Trump team says he backs disputed Dakota Access oil pipeline
In recent weeks, law enforcement equipped with full military gear escalated their assault on protesters, who are protesting the $3.8bn pipeline that is planned to span 1,172 miles with concerns that the local water supply will become tainted and sacred sites destroyed.
More than 525 people from across the country have been arrested since August.
In a report from Reuters, the Standing Rock protestors have been battling the elements just as much as they have been battling the authorities trying to drive them out of the area for construction of the DAPL pipeline.
The bill was introduced as some Navajo Nation veterans prepare to travel to North Dakota to join the protesters, some of whom refer to themselves as “water protectors”.
Dave Archambault II is the chairman of the Standing Rock Sioux.
“When we get there, we’re not just Latinos, blacks or whites, we are veterans”, Erick Lizandro Marroquin, on the Veterans Standing for Standing rock members told Russia Today. Engineers interviewed by Reuters also said such weather made some aspects of pipeline construction more hard. “To look across the concertina wire out there at these other veterans is going to be disheartening to them also”.
The Dakota Access Pipeline is a $3.7 billion project that would move 470,000 barrels of oil per day across North Dakota, South Dakota, Iowa and IL.
The tribe recently released the recording of a Standing Rock Tribal Council meeting that seems to contradict recent statements made by Energy Transfer Partners CEO Kelcy Warren.
According to the Associated Press, the government has ordered protestors to leave the federal land by Monday – the consequences for not following that order were not clear. It’s past time this situation resolved peacefully as it’s lingered for months and the debate has descended into violence.

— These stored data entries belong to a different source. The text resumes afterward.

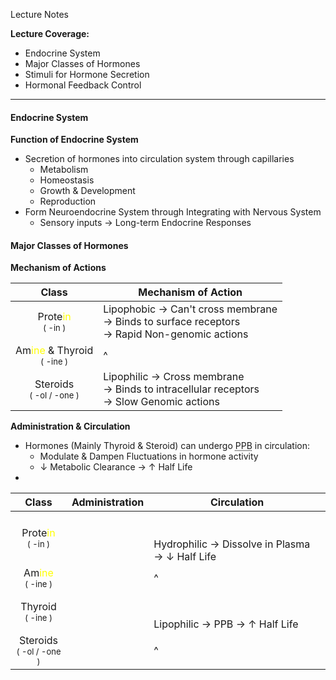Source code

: Lecture Notes

**Lecture Coverage:**
- Endocrine System
- Major Classes of Hormones
- Stimuli for Hormone Secretion
- Hormonal Feedback Control

---
#### **Endocrine System**
**Function of Endocrine System**
- Secretion of hormones into circulation system through capillaries
	- Metabolism
	- Homeostasis
	- Growth & Development
	- Reproduction
- Form Neuroendocrine System through Integrating with Nervous System
	- Sensory inputs → Long-term Endocrine Responses


#### **Major Classes of Hormones**
**Mechanism of Actions**

|                                     Class                                     | Mechanism of Action                                                                               |
| :---------------------------------------------------------------------------: | ------------------------------------------------------------------------------------------------- |
|    Prote<font color=yellow>in</font><br><font size="2">( -in )</font><br>     | Lipophobic → Can't cross membrane <br>→ Binds to surface receptors<br>→ Rapid Non-genomic actions |
| Am<font color="yellow">ine</font> & Thyroid<br><font size="2">( -ine )</font> | ^                                                                                                 |
|               Steroids<br><font size="2">( -ol / -one )</font>                | Lipophilic → Cross membrane <br>→ Binds to intracellular receptors<br>→ Slow Genomic actions      |
**Administration & Circulation**
- Hormones (Mainly Thyroid & Steroid) can undergo <abbr Title="Plasma Protein Binding">PPB</abbr> in circulation:
	- Modulate & Dampen Fluctuations in hormone activity
	- ↓ Metabolic Clearance → ↑ Half Life
- 

|                                 Class                                  | Administration | Circulation                                            |
| :--------------------------------------------------------------------: | -------------- | ------------------------------------------------------ |
| Prote<font color=yellow>in</font><br><font size="2">( -in )</font><br> |                | <br><br>Hydrophilic → Dissolve in Plasma → ↓ Half Life |
|  Am<font color="yellow">ine</font><br><font size="2">( -ine )</font>   |                | ^                                                      |
|               Thyroid<br><font size="2">( -ine )</font>                |                | <br><br>Lipophilic → PPB → ↑ Half Life                 |
|            Steroids<br><font size="2">( -ol / -one )</font>            |                | ^                                                      |
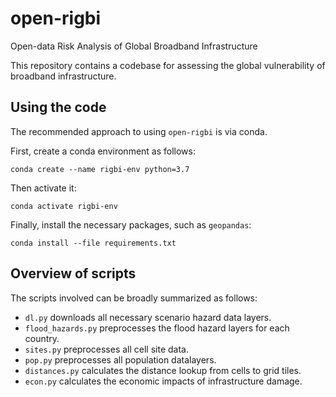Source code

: # open-rigbi
Open-data Risk Analysis of Global Broadband Infrastructure

This repository contains a codebase for assessing the global vulnerability of broadband
infrastructure.


## Using the code

The recommended approach to using `open-rigbi` is via conda.

First, create a conda environment as follows:

    conda create --name rigbi-env python=3.7

Then activate it:

    conda activate rigbi-env

Finally, install the necessary packages, such as `geopandas`:

    conda install --file requirements.txt


## Overview of scripts

The scripts involved can be broadly summarized as follows:

- `dl.py` downloads all necessary scenario hazard data layers.
- `flood_hazards.py` preprocesses the flood hazard layers for each country.
- `sites.py` preprocesses all cell site data.
- `pop.py` preprocesses all population datalayers.
- `distances.py` calculates the distance lookup from cells to grid tiles.
- `econ.py` calculates the economic impacts of infrastructure damage.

“They provide an incredible amount of warmth, especially when you have a portable wood stove inside”, said the 24-year-old Grassrope, who was one of the first to reside at the camp in late summer.
“Things are rapidly changing now”, she said. It’s time for the voices of Native Americans to be heard.
Laura Wacker, of Columbia, was at Standing Rock from November 13-17 representing Mid-Missouri Peaceworks.
After speaking with their peers, they decided they needed to bring back the narrative of the Indigenous people there. He also is a member of the Sac and Fox tribe and the Otoe tribe.
“They need feet on the ground and hands to help”, he said. “If not, we want it understood, these are not North Dakota veterans, and they do not represent the veterans of North Dakota, and we’re encouraging all of our people not to go out there”.
He said he knows he is on the winning side of the fight.